En bref, tous les acteurs du marché boursier obligataire américain ont intérêt à voir perdurer le système de spéculation : les emprunteurs ont enfin leur rêve de maison réalisé, les courtiers en prêts s’en mettent plein les poches en bonus, les banques refourguent à leur clientèle de fonds de pension et d’investissement les titres risqués enjolivés d’un joli ruban de notation pour lesquelles les agences touchent une grasse commission, la Fed (banque centrale) ou la SEC (qui surveille la bourse) n’y voient rien d’inquiétant ou d’illégal. Mais l’appât du gain aveugle ceux qu’il veut perdre et la finance comportementale (citée dans le film) montre qu’une suite de gains réguliers ne préjuge jamais du futur. Les moutons de Panurge se précipitent tous d’un même élan à la baille sans réfléchir parce que le premier a sauté.

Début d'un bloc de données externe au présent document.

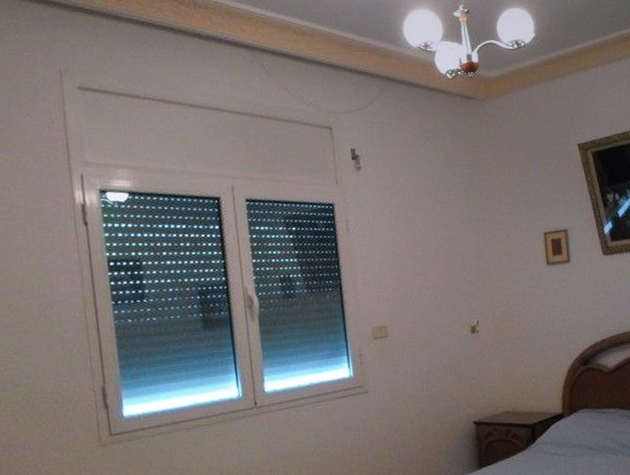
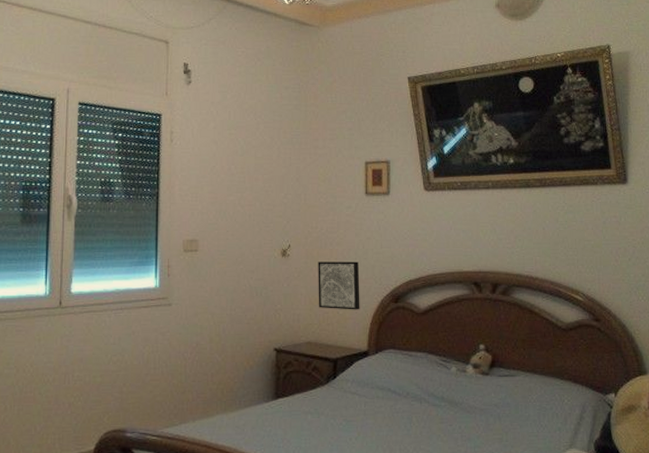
wall art: none [507,330,552,379] -> present [318,261,360,310]

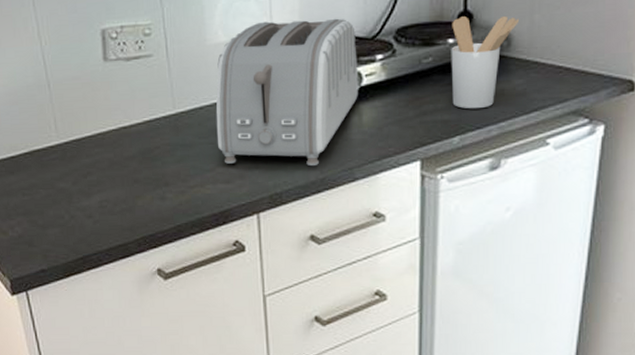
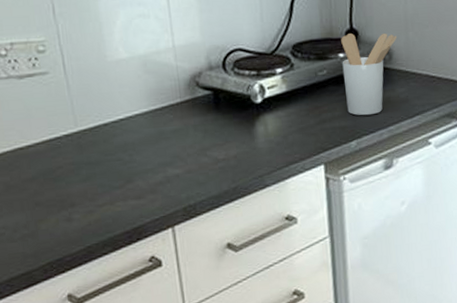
toaster: present [216,18,358,167] -> none [120,35,262,180]

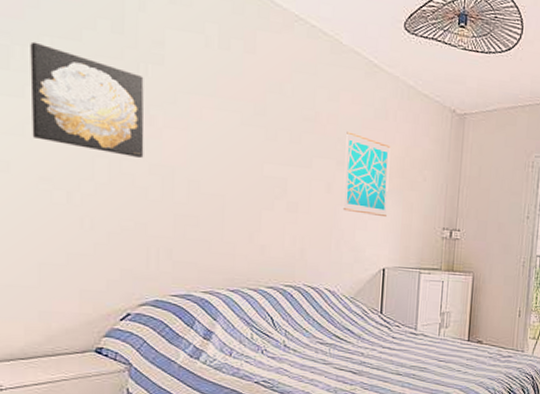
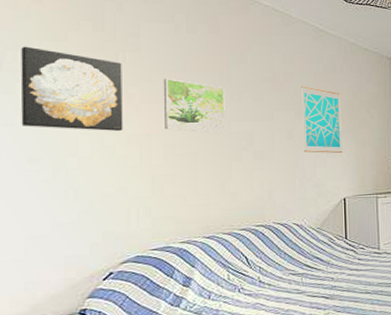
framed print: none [189,101,259,176] -> present [163,78,226,133]

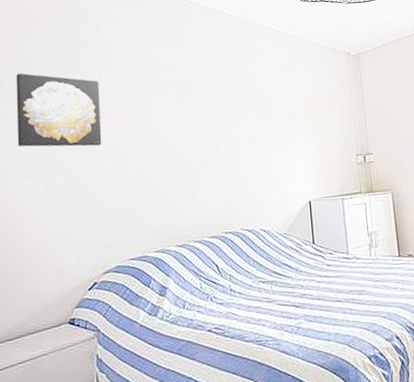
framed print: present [163,78,226,133] -> none [135,91,193,142]
wall art: present [301,86,342,153] -> none [262,89,305,156]

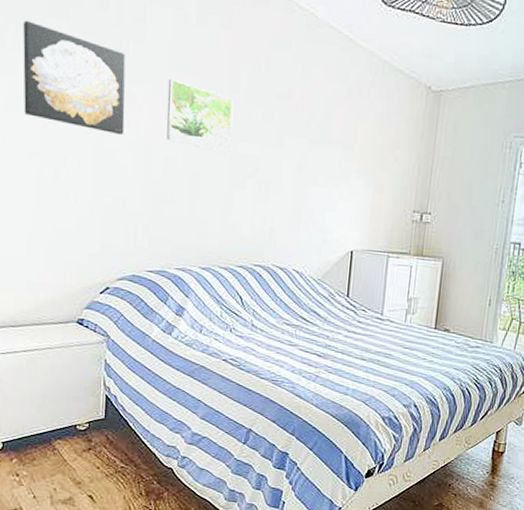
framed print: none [135,91,193,142] -> present [167,78,234,154]

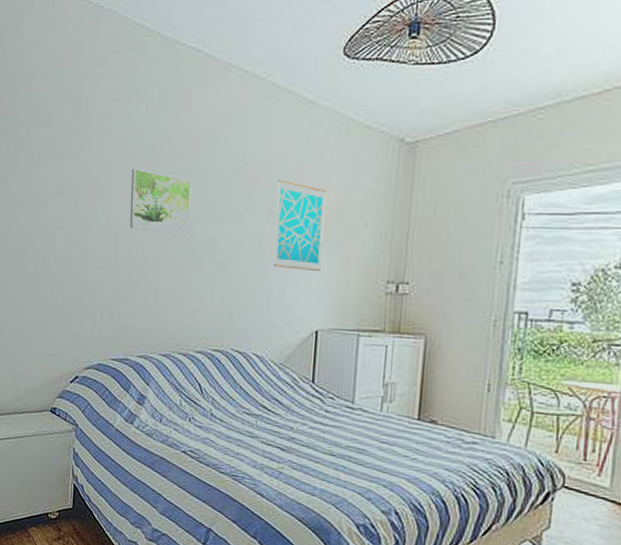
wall art: present [23,20,126,135] -> none [12,133,95,227]
wall art: none [313,109,363,197] -> present [273,179,326,271]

Nous sommes début 2007 et, dès que les taux variables vont varier à la hausse, le vélo spéculatif va ralentir sa course et précipiter de plus en plus de détenteurs de titres subprimes en pertes. Pour parier contre le marché, tous contractent des Credit Default Swap (CDS), options d’assurance qui montent quand les titres hypothécaires tombent. Au Forum de la Titrisation américaine à Las Vegas (ville du jeu et de la démesure), Baum déjeune avec un administrateur de CDO synthétiques qui avoue la pyramide de paris de plus en plus gros et risqués qui existe sur les prêts subprimes. Le marché atteint déjà vingt fois la taille de l’économie sous-jacente et l’explosion – inévitable – de la bulle risque d’entraîner toute l’économie.

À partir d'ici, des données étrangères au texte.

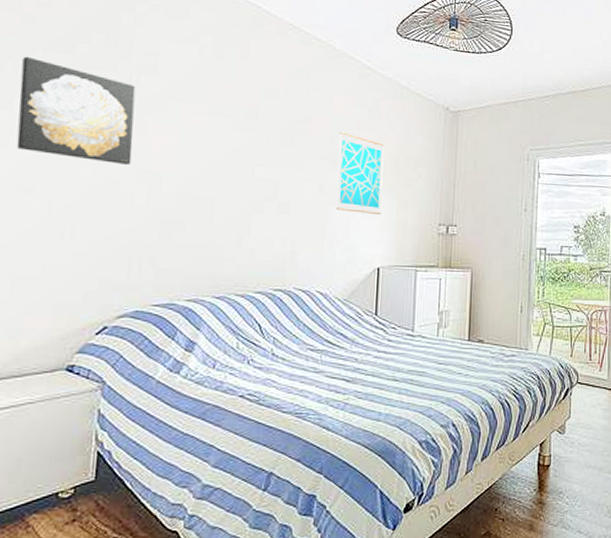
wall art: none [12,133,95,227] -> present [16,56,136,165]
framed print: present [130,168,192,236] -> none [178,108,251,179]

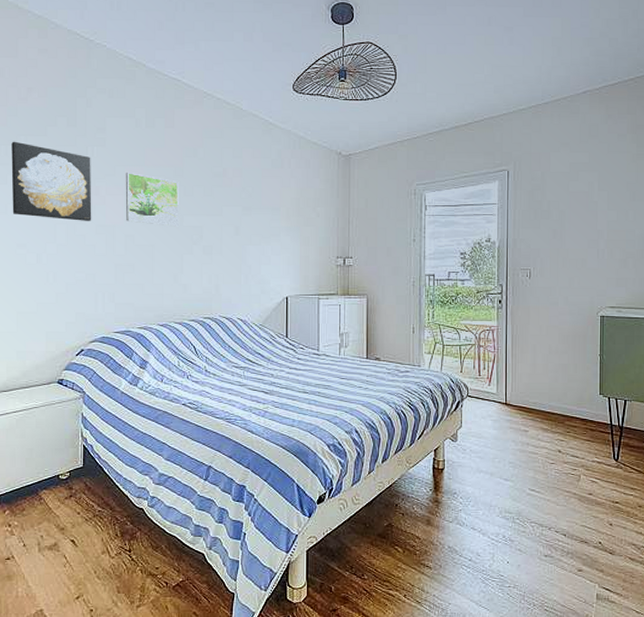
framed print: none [178,108,251,179] -> present [125,172,179,227]
wall art: present [335,132,384,214] -> none [249,181,287,251]

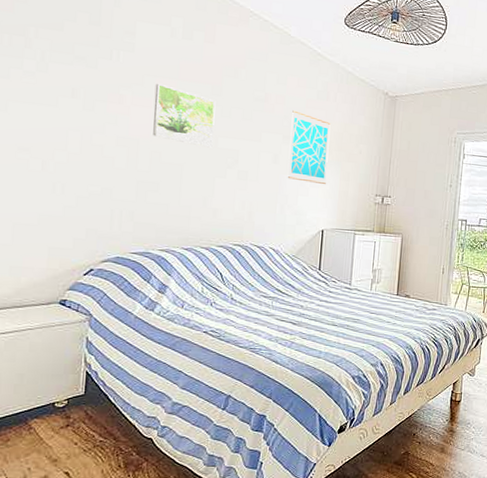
wall art: present [11,141,92,221] -> none [14,31,116,131]
wall art: none [249,181,287,251] -> present [287,110,331,184]

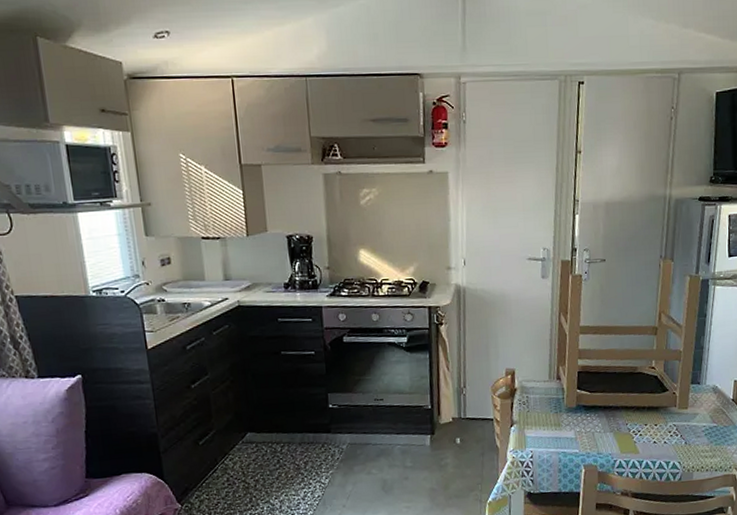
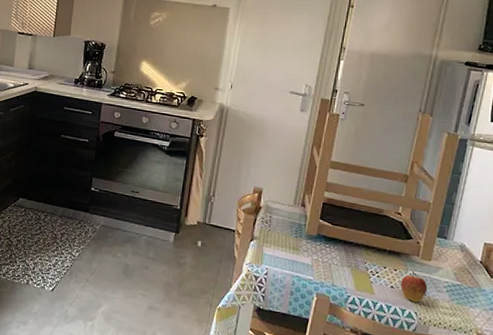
fruit: none [662,422,688,453] -> present [400,270,428,302]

Il faut attendre plusieurs mois, tandis que les clients sont inquiets de perdre les appels de marge tant que les subprimes montent ou restent à niveau, mais le marché finit par retrouver le réel : il s’effondre et le fonds de Michael Burry gagne 2,3 milliards de dollars, soit + 489 %. Mais huit millions de gens perdent leur emploi, six millions sont jetés à la rue après la saisie de leur maison, des retraités sont ruinés, des insolvables saisis, perdant souvent espoir et parfois la vie. Lehman Brothers fait faillite, Bear Stearns et Merrill Lynch sont absorbés par d’autres banques, Citicorp comme Deutsche Bank sont renflouées avec l’argent des contribuables et les activités de banque d’affaires séparées des activités de dépôts par décision du Congrès. Mais un seul banquier (suisse) sera mis en prison, tous les autres s’en tireront sans dommages, certains même entreront au Government Sachs composé en 2009 par Barack Obama… L’Islande, la Grèce, l’Irlande, sont en grave défaut de paiement et il faudra dix ans pour qu’ils réémergent.

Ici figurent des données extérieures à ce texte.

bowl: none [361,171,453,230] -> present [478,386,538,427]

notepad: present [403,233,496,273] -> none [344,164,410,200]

Malgré un son mal mixé qui rend tonitruantes les musiques vulgaires du rap et du metal, les sons acculturés de l’Amérique contemporaine qui s’assourdit pour ne rien entendre du vrai, malgré les images parfois hachées, comme subliminales, faites pour zapper la trépidation spéculative et la fièvre du fric, le spectateur va apprécier quelques moments d’ironie assez lourde (le voyant qui n’a qu’un œil, la fille de l’agence de notation aux lunettes très noires qui « n’y voit rien ») et de bons moments de pédagogie, comme ce chef cuisinier qui prend l’exemple du flétan qu’il n’a pas venu à ses clients et qu’il remixe dans un consommé à la carte, donc apprécié comme « nouveauté ». Moins les produits vendus sont clairs et compréhensibles, plus il faut se méfier : aux Etats-Unis, l’arnaque est un sport national et faire du fric le but ultime de l’existence. Les lanceurs d’alerte sur les subprimes ne sont d’ailleurs pas philanthropes : ils ont gagné beaucoup d’argent en pariant à l’envers des cons qui suivent béatement le mouvement et s’en confortent dans les dîners arrosés et les boites à filles. Mais, fortune faite, Michael Burry investit sur une seule matière première : l’eau ; Beckett fait pousser des graines bio dans son potager ; Baum ne se vante plus de niquer les autres et se recentre sur sa famille ; les deux jeunes provinciaux jouissent de leur réputation sans plus spéculer. Aux Etats-Unis, pays brutal, il faut une baffe pour que vienne la sagesse !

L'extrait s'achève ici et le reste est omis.